General Sir Richard Church was also in Apulia in 1817, hunting down brigands. He too describes a
masseria
, “a very good specimen of its class”, when prepared for a sudden attack by horse-men, the Masseria del Duca:

 

Its thick walls dated from the middle ages, and were loopholed and protected by great solid gates and an avenue of trees, which was now effectually blocked up by carts with the wheels taken off, and logs and tree-trunks laid crosswise.
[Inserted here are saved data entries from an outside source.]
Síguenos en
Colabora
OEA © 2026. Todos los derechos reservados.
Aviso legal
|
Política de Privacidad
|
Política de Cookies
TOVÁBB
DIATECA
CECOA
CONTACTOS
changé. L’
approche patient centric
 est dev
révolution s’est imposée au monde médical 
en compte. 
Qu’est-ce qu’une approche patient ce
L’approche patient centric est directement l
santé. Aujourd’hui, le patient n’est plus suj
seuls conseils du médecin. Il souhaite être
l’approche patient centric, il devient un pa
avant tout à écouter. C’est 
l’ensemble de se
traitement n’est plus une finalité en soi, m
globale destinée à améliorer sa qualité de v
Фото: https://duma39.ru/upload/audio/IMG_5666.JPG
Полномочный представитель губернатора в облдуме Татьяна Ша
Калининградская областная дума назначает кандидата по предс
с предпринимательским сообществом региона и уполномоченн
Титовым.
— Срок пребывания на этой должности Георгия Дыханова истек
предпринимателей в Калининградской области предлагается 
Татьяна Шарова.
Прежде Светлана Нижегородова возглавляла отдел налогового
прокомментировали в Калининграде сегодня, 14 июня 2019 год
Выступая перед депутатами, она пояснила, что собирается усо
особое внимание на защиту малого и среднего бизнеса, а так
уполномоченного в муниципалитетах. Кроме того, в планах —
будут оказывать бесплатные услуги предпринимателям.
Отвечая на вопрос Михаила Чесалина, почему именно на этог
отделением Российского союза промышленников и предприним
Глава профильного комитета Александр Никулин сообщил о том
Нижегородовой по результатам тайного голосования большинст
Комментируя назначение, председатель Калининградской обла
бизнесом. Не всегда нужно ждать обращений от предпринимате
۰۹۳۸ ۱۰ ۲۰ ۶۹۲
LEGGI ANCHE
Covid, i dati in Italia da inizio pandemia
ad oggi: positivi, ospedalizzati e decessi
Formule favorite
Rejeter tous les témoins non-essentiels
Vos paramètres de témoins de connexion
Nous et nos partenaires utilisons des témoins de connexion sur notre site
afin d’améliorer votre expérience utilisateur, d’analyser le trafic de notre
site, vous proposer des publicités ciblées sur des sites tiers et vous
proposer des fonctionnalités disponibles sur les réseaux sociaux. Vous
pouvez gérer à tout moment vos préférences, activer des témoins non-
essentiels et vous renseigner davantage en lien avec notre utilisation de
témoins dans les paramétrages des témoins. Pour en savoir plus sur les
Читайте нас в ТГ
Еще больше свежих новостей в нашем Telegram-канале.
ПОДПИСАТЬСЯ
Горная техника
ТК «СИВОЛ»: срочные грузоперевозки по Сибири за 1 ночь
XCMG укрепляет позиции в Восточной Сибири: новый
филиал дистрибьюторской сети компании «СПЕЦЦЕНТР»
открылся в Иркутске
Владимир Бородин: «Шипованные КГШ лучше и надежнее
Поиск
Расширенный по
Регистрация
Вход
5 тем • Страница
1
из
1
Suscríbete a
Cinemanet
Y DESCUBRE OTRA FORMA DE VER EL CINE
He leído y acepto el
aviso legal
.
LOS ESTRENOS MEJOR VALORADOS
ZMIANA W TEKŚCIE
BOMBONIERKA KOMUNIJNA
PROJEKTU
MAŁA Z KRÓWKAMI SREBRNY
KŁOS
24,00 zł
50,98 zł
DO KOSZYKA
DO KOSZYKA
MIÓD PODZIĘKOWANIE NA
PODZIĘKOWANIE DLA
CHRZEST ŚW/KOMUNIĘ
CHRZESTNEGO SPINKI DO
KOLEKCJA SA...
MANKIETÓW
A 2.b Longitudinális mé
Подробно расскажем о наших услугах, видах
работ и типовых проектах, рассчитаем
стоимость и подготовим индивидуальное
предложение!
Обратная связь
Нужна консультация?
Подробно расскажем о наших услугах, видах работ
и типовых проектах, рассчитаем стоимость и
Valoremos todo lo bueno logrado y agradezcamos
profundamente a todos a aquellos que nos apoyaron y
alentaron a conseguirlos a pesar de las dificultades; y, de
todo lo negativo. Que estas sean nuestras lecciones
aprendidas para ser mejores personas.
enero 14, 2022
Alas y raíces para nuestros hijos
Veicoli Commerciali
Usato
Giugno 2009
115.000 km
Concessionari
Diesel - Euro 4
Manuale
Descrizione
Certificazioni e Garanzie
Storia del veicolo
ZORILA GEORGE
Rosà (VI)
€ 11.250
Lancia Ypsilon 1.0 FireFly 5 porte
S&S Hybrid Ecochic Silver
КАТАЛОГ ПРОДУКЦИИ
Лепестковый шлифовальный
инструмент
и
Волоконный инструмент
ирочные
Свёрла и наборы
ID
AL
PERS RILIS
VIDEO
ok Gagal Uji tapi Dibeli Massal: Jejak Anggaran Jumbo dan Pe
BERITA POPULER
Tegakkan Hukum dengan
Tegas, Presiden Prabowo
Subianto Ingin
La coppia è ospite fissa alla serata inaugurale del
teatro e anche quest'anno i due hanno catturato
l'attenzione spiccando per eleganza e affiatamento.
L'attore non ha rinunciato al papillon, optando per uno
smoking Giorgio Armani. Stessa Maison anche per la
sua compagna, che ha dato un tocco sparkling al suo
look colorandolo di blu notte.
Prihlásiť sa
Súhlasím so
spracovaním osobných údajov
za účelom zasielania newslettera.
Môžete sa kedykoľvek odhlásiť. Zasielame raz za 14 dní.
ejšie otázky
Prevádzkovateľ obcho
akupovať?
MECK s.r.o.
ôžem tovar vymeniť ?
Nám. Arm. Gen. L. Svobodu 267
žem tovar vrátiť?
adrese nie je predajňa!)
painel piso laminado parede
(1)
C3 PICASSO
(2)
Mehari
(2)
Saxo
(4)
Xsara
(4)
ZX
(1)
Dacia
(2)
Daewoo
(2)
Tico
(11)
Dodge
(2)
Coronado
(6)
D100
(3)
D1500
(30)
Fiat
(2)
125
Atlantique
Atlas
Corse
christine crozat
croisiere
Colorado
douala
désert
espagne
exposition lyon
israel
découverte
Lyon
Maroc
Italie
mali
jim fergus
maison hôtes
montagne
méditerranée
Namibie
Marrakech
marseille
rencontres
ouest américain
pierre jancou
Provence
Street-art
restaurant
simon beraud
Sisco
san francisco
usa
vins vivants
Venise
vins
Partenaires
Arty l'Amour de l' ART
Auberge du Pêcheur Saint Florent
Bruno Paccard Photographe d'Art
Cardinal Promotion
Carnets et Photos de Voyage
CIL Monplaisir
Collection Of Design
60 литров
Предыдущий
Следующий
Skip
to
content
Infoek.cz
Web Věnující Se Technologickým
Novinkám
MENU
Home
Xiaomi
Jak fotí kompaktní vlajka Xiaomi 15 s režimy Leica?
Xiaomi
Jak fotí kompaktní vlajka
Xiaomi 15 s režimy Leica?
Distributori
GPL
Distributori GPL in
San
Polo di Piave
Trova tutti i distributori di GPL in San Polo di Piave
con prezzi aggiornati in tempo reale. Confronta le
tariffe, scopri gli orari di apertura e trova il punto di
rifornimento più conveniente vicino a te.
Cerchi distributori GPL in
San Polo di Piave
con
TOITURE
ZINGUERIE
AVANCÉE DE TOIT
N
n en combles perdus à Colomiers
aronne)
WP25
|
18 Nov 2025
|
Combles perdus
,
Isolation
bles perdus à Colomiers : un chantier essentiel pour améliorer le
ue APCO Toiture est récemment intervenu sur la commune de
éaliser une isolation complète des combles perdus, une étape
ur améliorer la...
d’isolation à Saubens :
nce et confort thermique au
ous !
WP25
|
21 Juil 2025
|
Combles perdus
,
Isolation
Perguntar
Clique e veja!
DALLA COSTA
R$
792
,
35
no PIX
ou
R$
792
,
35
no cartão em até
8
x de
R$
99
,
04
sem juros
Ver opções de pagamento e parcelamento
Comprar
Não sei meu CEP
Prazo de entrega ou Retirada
At one corner of the enclosure rose a square tower, from the top of which you might overlook the great plain, dotted with white towns and villages, patched with brown leafless vineyards, green meads, silver-grey olive-orchards, and bounded by the shining sea.

 

The general recalled what he found here, “in a very large room, comfortably furnished after the manner of these Apulian
masserie
”, obviously, the quarters of the
massaro
, the steward who ran the estate for its absentee landowner.’ At this date, few proprietors ever dared to visit such a dangerous countryside, not even for the hunting.

 

Great chests, some for holding meal, some for holding clothes and linen, a heavy oaken table, some stools and benches, were on the floor; jars of olives, figs and raisins, stood upon a shelf against the smoke-dried wall; strings of onions, sausages, and dried fish dangled from the rafters. Cheeses were there too, and huge jars of olive-oil, and half-a-dozen demi-johns (great stone bottles), stoppered with oiled cotton, and containing the wine of the country, stood under the table.